Manado, BeritaManado.com — Beredarnya video perundungan yang dialami salah satu anak di Kota Kotamobagu, Sulawesi Utara, dikecam anggota DPR RI Hillary Brigitta Lasut SH LLM.
Menurut politisi Partai Nasdem ini, apapun alasannya perundungan atau bullying yang sudah merendahkan harkat dan martabat manusia apalagi disertai dengan kekerasan tidak dibenarkan.
“Saya sangat terkejut ketika saya dikirimkan video bullying yang ternyata dilakukan para siswa yang masih menggunakan seragam sekolah,” kata Hillary, Selasa (2/3/2021).
Menurut HBL sapaan akrabnya, aksi penganiyaan dan perundungan terhadap anak dipicu oleh lemahnya pendidikan nilai-nilai kemanusiaan, Pancasila, dan minimnya pemahaman mengenai perlindungan HAM dan hak-hak anak.
“Ada banyak hal mengapa perundungan ini terjadi, namun antara kasus satu dengan lainnya tak semuanya dipicu masalah yang sama. Saya melihat ini juga disebabkan oleh minimnya awareness terhadap nilai-nilai kemanusiaan, pendidikan moral dan kekeliruan persepsi, sehingga bagi sebagian orang mem-bully dipersepsikan sebagai hal wajar dan biasa,” kata Hillary.
Lanjutnya, belum juga tradisi atau kebiasaan senioritas yang malah diplesetkan menjadi salah satu alasan pembenar klasik kekerasan terhadap anak, walaupun mungkin dalam kasus ini tidak ada hubungannya dengan senioritas.
Meski telah berumur 17 tahun, tapi yang menjadi korban bullying masih masuk dalam kategori anak berdasarkan UU Perlindungan Anak.
Hillary pun meminta aparat penegak hukum bisa menangani masalah ini dengan serius agar menjadi pelajaran bagi semua orang bahwa perundungan tidak dibenarkan apapun alasannya.
Melihat dari bagaimana bullying itu dilakukan, maka Undang-Undang Nomor 35 tahun 2014 tentang Perubahan Atas Undang-Undang Nomor 23 Tahun 2002 tentang Perlindungan Anak telah mengatur bahwa setiap orang dilarang menempatkan, membiarkan, melakukan, menyuruh melakukan, atau turut serta melakukan kekerasan terhadap anak.
Bagi yang melanggarnya akan dipidana dengan hukuman kurungan badan atau dipenjara paling lama 3 tahun 6 bulan dan/atau denda paling banyak Rp72juta.
“Dari sini kita dapat melihat bahwa dari kata setiap orang berarti tidak terbatas dewasa maupun di bawah umur yang melakukan kekerasan terhadap anak dapat dikenakan sanksi dan dipidanakan.
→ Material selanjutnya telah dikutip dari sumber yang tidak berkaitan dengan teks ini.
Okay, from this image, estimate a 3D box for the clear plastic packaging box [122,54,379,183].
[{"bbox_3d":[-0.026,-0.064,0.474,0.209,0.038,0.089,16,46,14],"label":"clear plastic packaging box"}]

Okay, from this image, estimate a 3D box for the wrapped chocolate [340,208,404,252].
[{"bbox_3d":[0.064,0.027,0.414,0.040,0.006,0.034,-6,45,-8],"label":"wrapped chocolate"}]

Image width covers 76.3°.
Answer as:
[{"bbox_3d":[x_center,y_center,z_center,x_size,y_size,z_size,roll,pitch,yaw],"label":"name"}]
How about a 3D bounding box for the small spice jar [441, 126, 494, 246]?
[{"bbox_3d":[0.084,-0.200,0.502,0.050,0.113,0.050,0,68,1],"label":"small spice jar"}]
Dalam kasus ini perlu di telusuri lagi apakah korban mengalami luka berat atau tidak, karena apabila terdapat luka berat, maka pelaku dipidana dengan pidana yang lebih berat lagi yakni penjara paling lama 5 tahun dan/atau denda paling banyak Rp100juta,” ungkap Hillary.
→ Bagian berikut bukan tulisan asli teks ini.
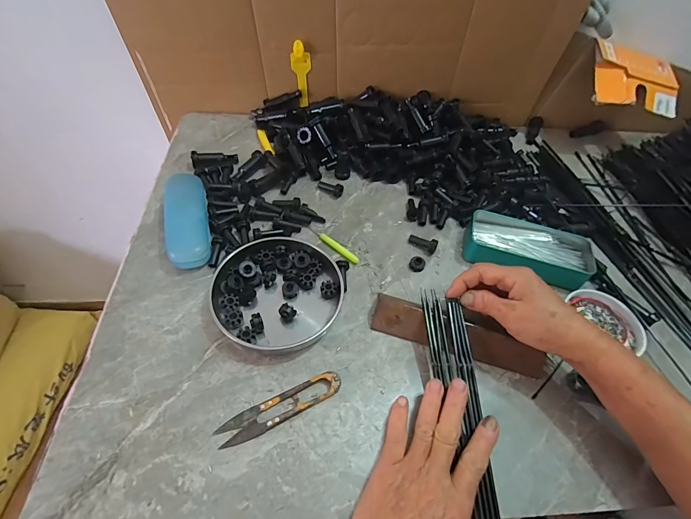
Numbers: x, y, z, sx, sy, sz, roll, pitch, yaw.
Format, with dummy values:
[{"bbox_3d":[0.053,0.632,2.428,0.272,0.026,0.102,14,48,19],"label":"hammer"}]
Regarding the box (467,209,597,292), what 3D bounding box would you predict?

Apabila pelaku merupakan anak dibawah umur, ada kemungkinan ia akan “be treated as a minor” atau diperlakukan sebagai anak tapi bukan berarti ia lepas dari konsekuensi perbuatannya.
Ketegasan dari semua pihak untuk menindaki hal ini akan sangat berdampak terhadap cara berpikir bangsa dan generasi muda Indonesia dalam menghadapi bullying dan menilai keseriusan pemerintah dalam memberikan perlindungan terhadap anak dan jaminan HAM terhadap semua kalangan masyarakat dari Sabang sampai Merauke, dari Miangas sampai Pulau Rote.
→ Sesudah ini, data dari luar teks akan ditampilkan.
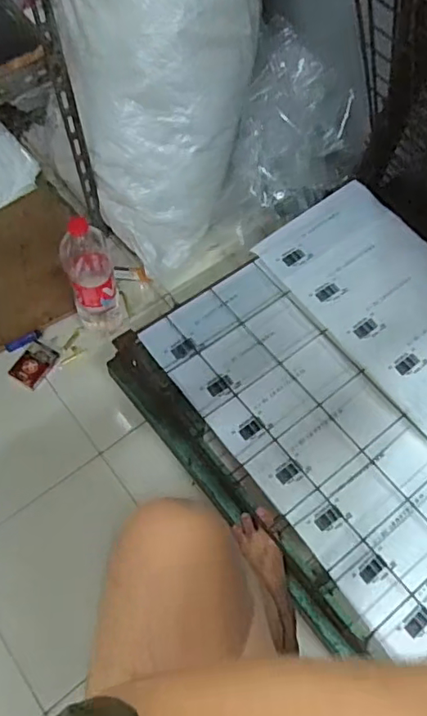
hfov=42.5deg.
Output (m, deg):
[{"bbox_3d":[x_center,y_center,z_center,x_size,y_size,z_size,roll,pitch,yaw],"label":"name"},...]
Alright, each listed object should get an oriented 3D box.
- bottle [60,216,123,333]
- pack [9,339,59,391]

“Stop bullying. Ini harus terus kita upayakan, bukan hanya sekedar dengan hashtag, tapi dengan segala daya dan kekuatan yang kita punya, meskipun itu harus menguras tenaga, pikiran dan materi. Saya bermimpi untuk mengusulkan undang-undang khusus mengenai perundungan dan kekerasan terhadap anak, semoga dapat terlaksana,” pungkas Hillary.